To make an island with any constraints prosper must have been a challenge to him. His philosophy was if you take on the job, you have to do it well without any excuses or "ifs" and "but". If you feel you cannot handle a particular job, then don't take it.

The Singapore after the Japanese occupation, the Singapore after its separation from Malaysia was one full of problems, full of challenges. He, as Prime Minister, at the helm of the government, was worried but not negative in his thinking. He knew Singapore had to survive as an independent nation and he was determined to make Singapore succeed.

It is true that we needed someone of Lee Kuan Yew's calibre to steer Singapore at that time. It is also true that Singapore and the people of Singapore were fortunate to have him at the head. What we are enjoying today, all the comforts, high standards of public health, education, housing, transport and communications are all the results of the dedicated, untiring, unselfish work of Lee Kuan Yew and his team of leaders.

Question 2:
Enumerate some of the qualities of Lee Kuan Yew that you can infer from the passage. (3 marks)

Answer:
Strong character. Firm when one has to be firm. A man with a vision. An optimist. An untiring worker. Determined and dedicated. One who is not daunted by problems or challenges. One who executes whatever job he takes well (sic). One who sets a goal and works towards that goal.


Extract B:
"Indeed, the traits by which Singaporeans are known today are the very same ones that characterize Mr Lee Kuan Yew. Like the man, the country and its people are known for being pragmatic, law-abiding, hard-working and fond of a clean, clinical environment be it in business rules or physical landscape."

Question 1:
What traits of Mr Lee are mentioned in this extract?

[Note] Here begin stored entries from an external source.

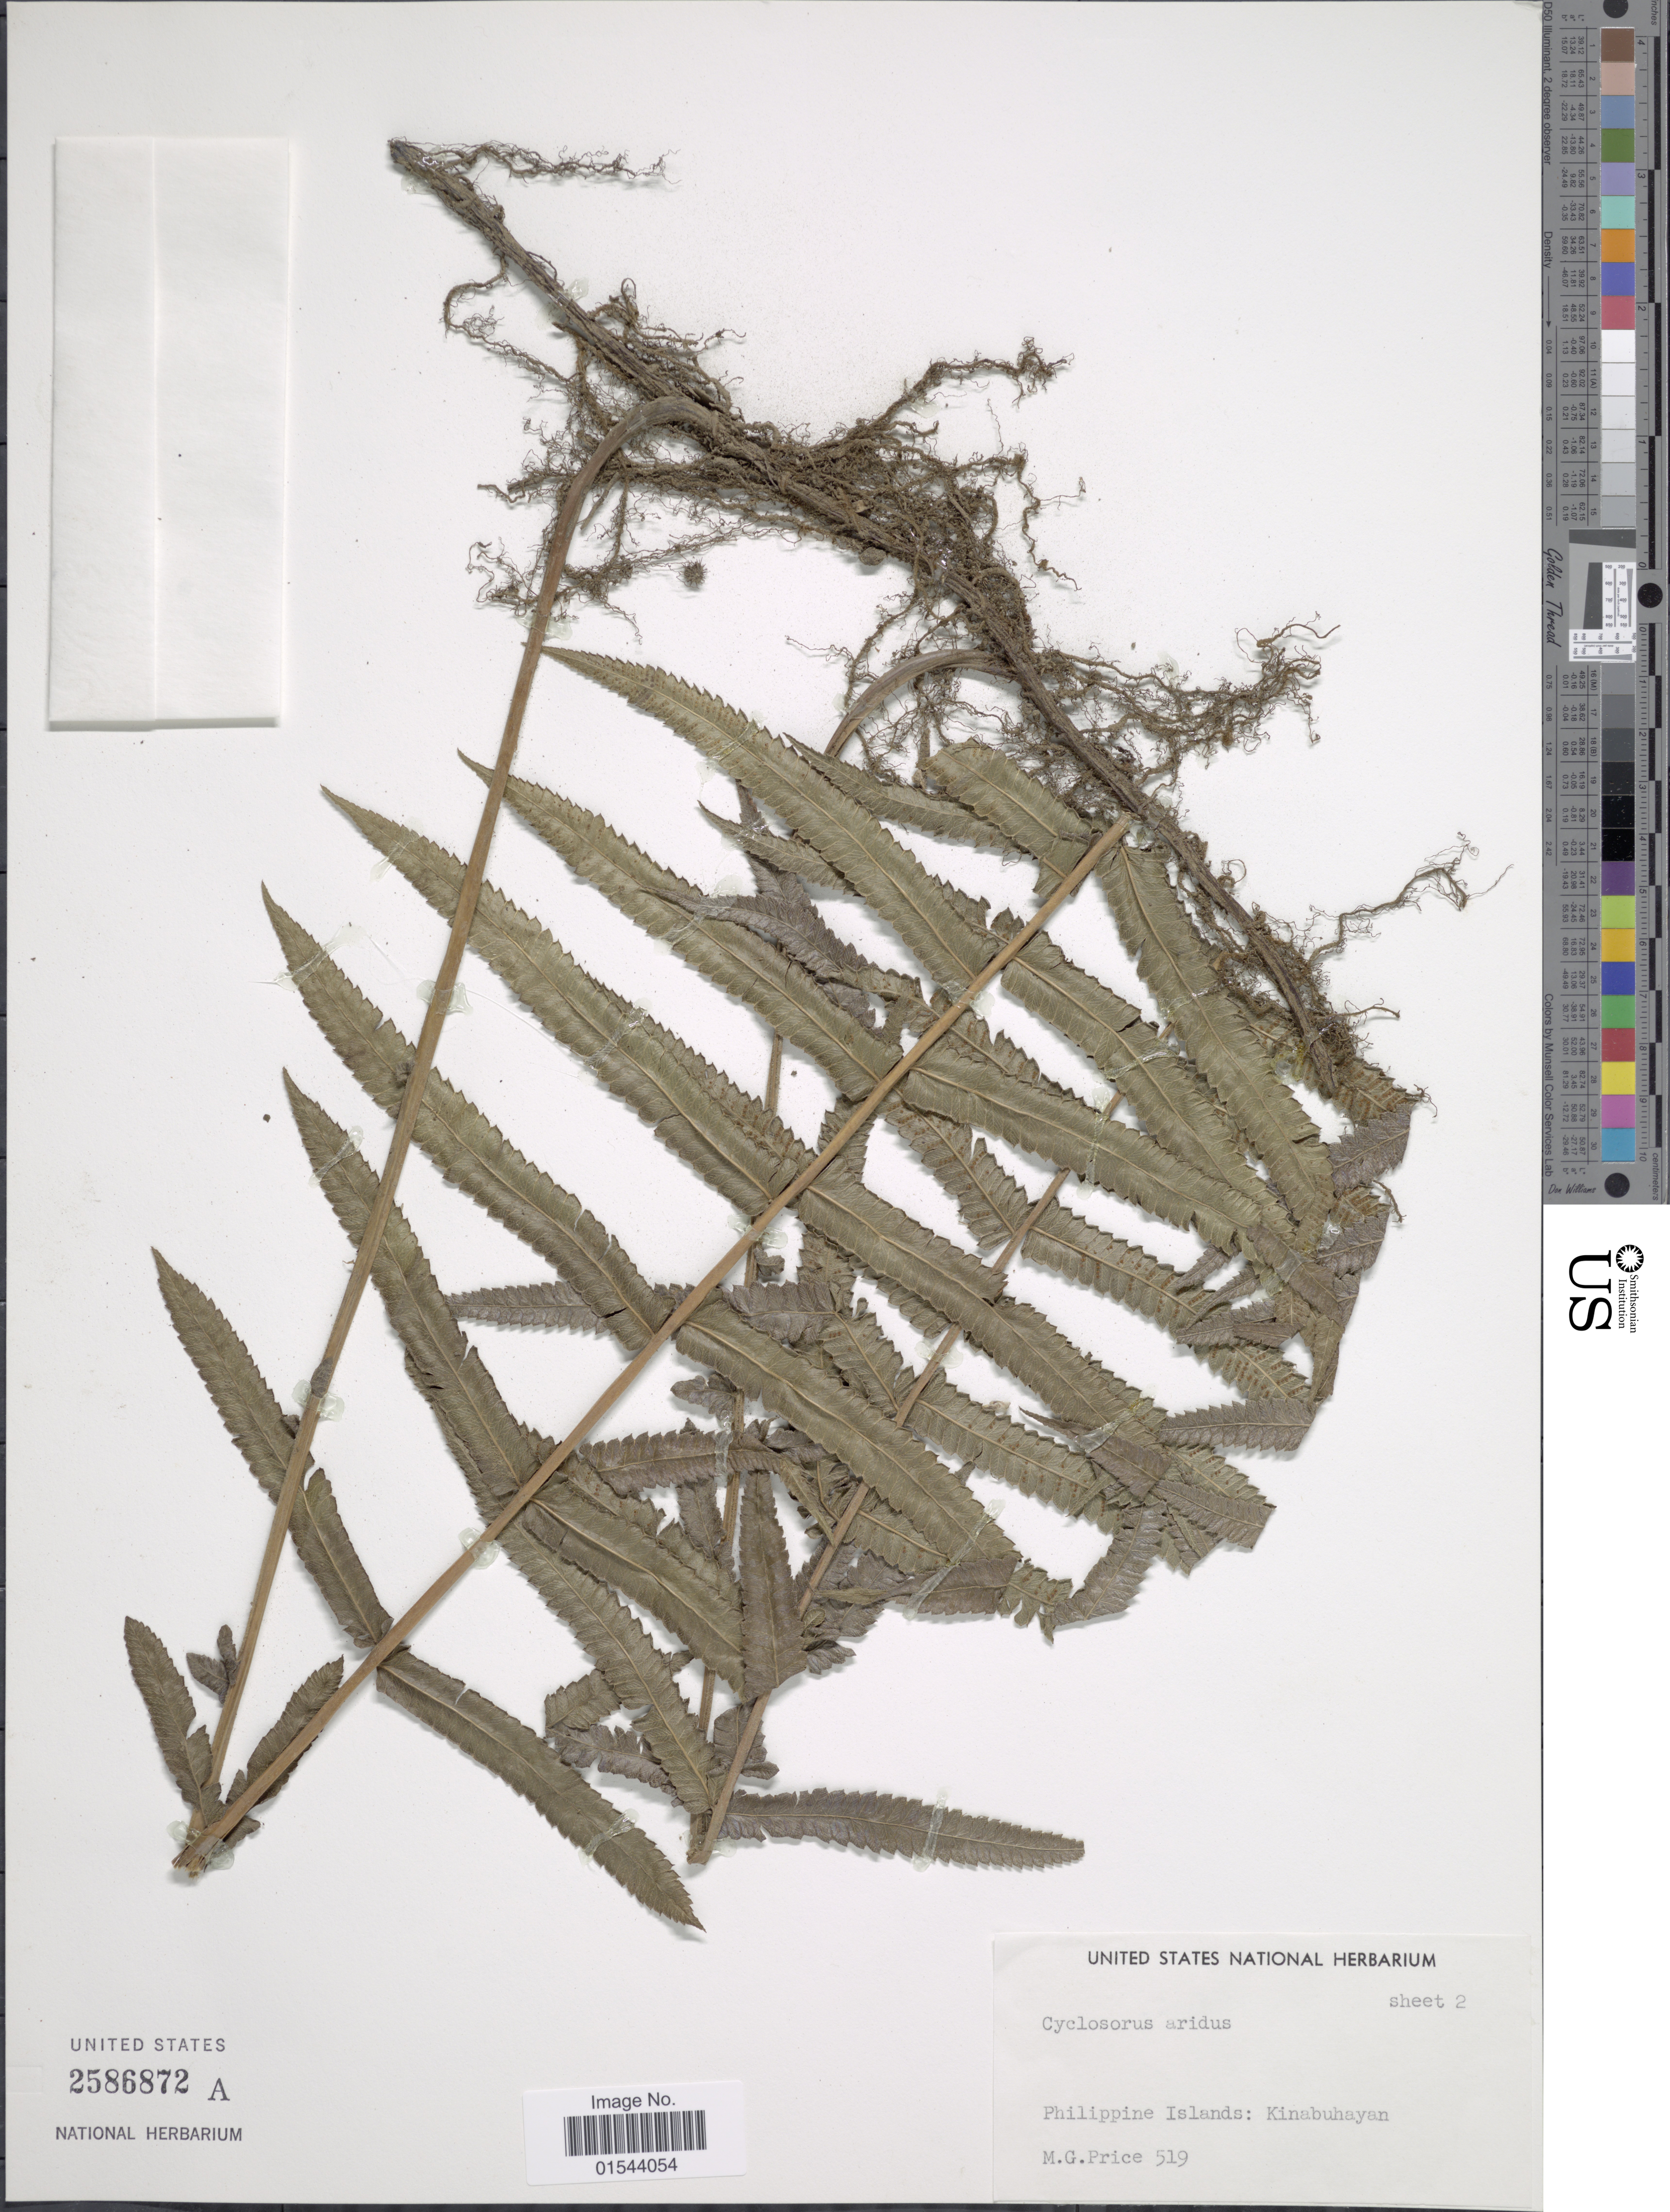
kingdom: Plantae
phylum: Tracheophyta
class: Polypodiopsida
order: Polypodiales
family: Thelypteridaceae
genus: Christella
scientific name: Christella arida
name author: (D. Don) Holttum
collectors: M. G. Price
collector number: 519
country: Philippines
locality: Philippine Islands: Kinabuhayan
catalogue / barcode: US 2586872A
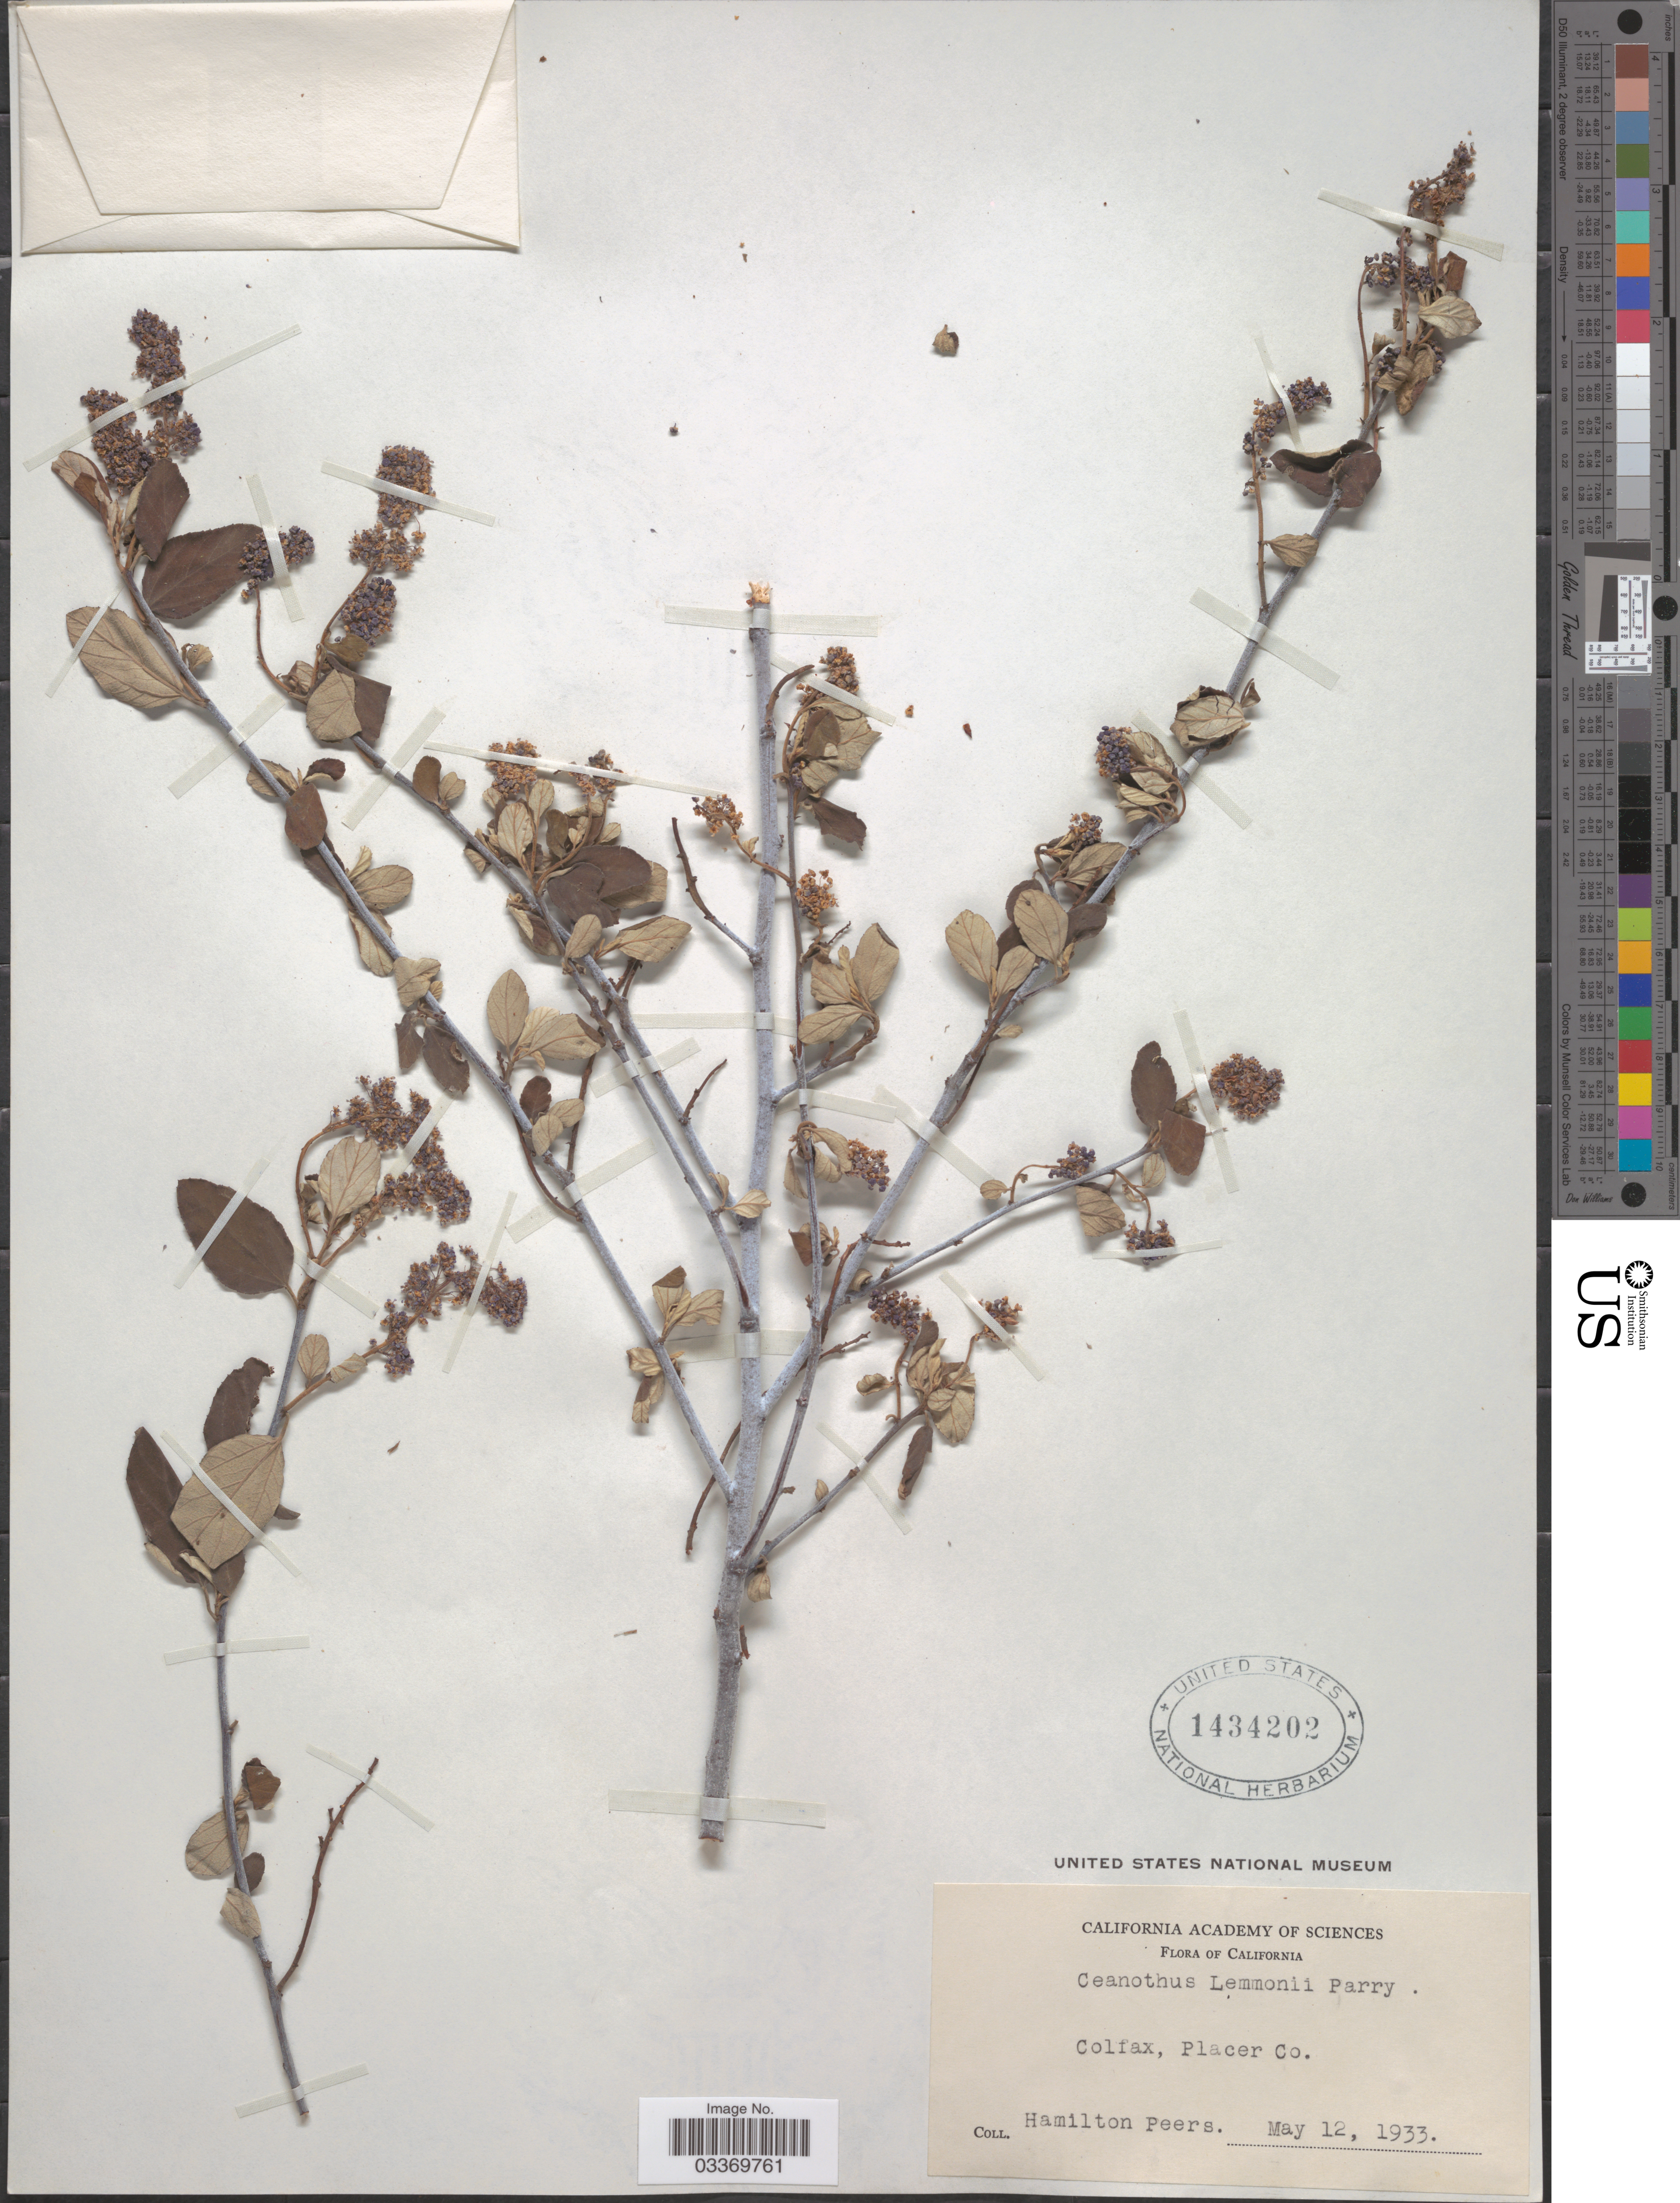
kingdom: Plantae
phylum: Tracheophyta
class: Magnoliopsida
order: Rosales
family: Rhamnaceae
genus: Ceanothus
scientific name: Ceanothus lemmonii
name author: Parry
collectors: H. Peers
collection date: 1933-05-12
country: United States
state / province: California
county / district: Placer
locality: Colfax, Placer Co.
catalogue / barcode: US 1434202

Answer: He is pragmatic, law-abiding, hard-working, corruption-free (clean). He is a man of integrity.

Question 2:
What is your opinion of the above extract?

Answer:
The extract gives a very true picture of Mr. Lee. His government is a clean one. The hand of the law come hard (sic) on those who commit offences or resort to corrupt practices. His hard work is evident in all sectors. We are enjoying a trouble free life because of his hard work. Singapore is clean and green city (sic). The honest leaders have succeeded in attracting foreign investors to invest their money in Singapore. What is more than all these is:- The leaders have set a good example and have passed on all their good qualities to the people of Singapore. Most Singaporeans are hard working, law abiding and honest in their dealings - be it business or personal commitments. I fully agree that all the peace, stability and security that the people of Singapore are enjoying today are the result of our hard working, honest and sincere Prime Minister and his team.